A década de oitenta assiste a sucessos de bilheteira. Um dos grandes é O Lugar do Morto (1984) de António Pedro Vasconcelos. A obra de José Fonseca e Costa (Kilas, o Mau da Fita - 1980 e A Mulher do Próximo - 1988) será marcante por essa mesma razão e, mais ainda, por ilustrar a opinião de certos cineastas que defendem a necessidade em Portugal de um cinema de grande público, visto por eles como indispensável para a simples existência ou sobrevivência de uma indústria nacional de cinema.
Em termos de reconhecimento internacional, são no entanto as obras de António Reis, de Manoel de Oliveira, de João César Monteiro, de José Álvaro Morais ou mesmo de João Botelho que mais se farão notar. Em 1985, é atribuido no Festival de Veneza um "Leão de Ouro" ex-aequo a Federico Fellini, a John Huston e a Manoel de Oliveira, com a exibição do seu longo filme O Sapato de Cetim. No ano de 1988 são produzidas em Portugal cerca de quinze longas-metragens, número excepcional na produção média. Em 1989 é a vez de João César Monteiro receber no mesmo festival o "Leão de Prata" (Recordações da Casa Amarela).
---*---
▶ **LISTA DE TAREFAS**:
1. No excerto sobre o cinema português dos anos oitenta, que prémio ganhou João César Monteiro no Festival de Veneza em 1989?
2. Diga se cada afirmação está de acordo com o excerto sobre o cinema português dos anos oitenta, respondendo sim ou não e citando as palavras do excerto que o decidem. (a) Em 1988 fizeram-se em Portugal cerca de quinze longas-metragens. (b) O Lugar do Morto é um filme de José Fonseca e Costa. (c) Em 1985, Manoel de Oliveira foi o único a receber o "Leão de Ouro" em Veneza.

▶ **LINHAS DE DADOS**:
---*---
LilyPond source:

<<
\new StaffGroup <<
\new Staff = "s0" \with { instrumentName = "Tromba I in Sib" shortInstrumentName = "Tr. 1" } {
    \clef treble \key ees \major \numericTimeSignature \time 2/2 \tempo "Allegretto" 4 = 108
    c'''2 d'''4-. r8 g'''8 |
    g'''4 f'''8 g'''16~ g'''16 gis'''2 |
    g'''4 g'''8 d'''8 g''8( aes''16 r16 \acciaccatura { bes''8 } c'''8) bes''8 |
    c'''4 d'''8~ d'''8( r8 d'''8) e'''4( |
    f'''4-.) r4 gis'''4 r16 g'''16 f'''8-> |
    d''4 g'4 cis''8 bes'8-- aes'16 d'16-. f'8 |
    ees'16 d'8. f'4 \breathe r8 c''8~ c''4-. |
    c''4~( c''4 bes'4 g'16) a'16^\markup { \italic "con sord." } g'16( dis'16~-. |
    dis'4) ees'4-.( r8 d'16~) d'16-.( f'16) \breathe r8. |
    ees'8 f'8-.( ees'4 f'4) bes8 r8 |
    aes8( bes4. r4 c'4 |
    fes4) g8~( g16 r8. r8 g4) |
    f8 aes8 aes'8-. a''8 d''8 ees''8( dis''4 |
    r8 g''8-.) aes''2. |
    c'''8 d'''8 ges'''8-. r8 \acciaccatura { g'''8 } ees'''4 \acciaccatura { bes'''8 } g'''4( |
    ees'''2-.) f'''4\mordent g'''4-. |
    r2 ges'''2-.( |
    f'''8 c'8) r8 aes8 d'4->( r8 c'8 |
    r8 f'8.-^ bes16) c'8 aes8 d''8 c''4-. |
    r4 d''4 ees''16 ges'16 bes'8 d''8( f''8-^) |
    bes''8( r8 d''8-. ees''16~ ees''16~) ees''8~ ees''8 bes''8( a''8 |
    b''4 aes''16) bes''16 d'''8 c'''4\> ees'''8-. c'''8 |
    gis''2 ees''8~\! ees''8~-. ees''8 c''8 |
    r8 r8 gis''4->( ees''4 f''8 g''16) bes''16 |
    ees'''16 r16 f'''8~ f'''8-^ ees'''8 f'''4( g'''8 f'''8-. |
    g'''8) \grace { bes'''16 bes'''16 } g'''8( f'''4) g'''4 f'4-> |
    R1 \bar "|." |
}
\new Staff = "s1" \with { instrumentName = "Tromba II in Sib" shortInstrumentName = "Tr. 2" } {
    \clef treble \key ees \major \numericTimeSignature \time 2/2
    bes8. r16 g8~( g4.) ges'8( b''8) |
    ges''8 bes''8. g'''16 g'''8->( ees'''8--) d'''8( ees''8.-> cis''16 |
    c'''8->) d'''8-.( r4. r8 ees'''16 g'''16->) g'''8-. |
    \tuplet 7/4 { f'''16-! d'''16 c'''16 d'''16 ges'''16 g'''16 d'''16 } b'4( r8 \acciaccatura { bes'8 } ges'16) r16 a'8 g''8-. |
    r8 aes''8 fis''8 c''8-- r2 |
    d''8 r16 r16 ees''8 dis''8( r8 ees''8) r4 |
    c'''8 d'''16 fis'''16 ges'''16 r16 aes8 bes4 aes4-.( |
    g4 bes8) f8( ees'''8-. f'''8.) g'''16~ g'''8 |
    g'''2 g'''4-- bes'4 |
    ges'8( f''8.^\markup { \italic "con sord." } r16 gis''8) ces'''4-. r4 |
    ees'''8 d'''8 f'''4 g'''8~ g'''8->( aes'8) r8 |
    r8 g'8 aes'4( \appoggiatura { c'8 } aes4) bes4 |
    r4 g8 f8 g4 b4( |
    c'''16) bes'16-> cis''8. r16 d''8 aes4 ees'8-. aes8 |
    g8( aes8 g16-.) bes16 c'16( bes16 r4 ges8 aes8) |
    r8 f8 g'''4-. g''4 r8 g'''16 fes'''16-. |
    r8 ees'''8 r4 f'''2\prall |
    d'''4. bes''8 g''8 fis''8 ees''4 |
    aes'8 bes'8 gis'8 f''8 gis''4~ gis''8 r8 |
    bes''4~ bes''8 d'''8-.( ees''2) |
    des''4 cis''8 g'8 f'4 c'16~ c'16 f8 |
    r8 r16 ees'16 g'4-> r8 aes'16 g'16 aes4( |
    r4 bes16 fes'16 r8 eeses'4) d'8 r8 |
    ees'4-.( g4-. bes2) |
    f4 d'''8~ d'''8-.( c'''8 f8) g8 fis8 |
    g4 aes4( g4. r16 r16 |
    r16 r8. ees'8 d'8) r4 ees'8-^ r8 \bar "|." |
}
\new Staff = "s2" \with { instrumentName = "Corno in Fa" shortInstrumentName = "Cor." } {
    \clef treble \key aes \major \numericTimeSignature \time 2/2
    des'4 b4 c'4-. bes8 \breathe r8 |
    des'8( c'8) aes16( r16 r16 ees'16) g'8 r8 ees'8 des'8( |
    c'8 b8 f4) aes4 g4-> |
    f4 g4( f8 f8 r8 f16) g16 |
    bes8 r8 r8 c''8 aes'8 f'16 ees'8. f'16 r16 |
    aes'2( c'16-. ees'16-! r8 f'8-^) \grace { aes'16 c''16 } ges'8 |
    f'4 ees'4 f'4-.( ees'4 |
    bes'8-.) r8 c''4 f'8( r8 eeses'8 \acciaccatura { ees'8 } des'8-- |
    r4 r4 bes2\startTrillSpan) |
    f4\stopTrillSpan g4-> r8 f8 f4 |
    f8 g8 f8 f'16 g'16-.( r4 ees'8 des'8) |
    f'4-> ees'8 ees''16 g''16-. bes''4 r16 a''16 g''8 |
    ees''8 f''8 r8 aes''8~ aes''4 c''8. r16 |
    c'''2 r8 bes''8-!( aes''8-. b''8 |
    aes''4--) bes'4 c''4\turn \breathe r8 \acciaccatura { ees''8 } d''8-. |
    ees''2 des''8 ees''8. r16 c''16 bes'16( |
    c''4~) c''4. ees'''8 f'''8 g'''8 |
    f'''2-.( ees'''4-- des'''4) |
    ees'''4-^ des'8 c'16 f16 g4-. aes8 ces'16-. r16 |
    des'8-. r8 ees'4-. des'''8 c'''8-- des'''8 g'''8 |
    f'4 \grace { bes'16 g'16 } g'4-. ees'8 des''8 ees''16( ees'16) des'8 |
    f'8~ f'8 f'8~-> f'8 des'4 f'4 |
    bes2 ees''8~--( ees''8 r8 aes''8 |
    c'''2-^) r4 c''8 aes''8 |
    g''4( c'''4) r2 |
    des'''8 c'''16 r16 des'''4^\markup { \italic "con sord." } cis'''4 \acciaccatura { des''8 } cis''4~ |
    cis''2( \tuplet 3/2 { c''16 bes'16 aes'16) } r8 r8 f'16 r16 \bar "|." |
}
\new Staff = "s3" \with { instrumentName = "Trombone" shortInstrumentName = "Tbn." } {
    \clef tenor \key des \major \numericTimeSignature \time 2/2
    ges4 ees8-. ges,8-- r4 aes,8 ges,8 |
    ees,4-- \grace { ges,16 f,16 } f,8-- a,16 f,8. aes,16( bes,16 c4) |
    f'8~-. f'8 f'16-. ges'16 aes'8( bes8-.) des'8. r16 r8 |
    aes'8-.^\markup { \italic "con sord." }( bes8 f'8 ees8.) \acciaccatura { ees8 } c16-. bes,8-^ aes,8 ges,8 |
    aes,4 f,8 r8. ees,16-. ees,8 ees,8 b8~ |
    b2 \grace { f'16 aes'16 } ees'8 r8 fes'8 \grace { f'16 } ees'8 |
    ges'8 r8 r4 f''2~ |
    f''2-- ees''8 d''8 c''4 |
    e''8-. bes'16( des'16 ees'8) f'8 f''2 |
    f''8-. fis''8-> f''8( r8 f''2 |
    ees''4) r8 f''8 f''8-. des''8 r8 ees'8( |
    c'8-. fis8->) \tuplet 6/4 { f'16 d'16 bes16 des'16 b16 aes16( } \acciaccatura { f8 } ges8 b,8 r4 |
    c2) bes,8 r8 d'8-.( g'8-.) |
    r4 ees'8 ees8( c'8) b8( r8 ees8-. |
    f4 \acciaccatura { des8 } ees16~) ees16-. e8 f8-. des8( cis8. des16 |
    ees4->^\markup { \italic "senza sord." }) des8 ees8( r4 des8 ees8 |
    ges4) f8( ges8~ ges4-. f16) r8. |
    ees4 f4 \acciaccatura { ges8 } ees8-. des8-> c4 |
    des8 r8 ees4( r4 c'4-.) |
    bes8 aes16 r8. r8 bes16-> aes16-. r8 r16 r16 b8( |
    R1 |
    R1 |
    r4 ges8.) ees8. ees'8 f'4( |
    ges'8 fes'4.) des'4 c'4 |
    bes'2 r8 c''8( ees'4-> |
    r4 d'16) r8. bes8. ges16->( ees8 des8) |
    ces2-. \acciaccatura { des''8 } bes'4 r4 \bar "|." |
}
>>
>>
---*---
▶ **RESPOSTAS POR TAREFA**:
1. O "Leão de Prata", com Recordações da Casa Amarela.

2.
(a) Sim: «No ano de 1988 são produzidas em Portugal cerca de quinze longas-metragens».
(b) Não: «O Lugar do Morto (1984) de António Pedro Vasconcelos».
(c) Não: «um "Leão de Ouro" ex-aequo a Federico Fellini, a John Huston e a Manoel de Oliveira».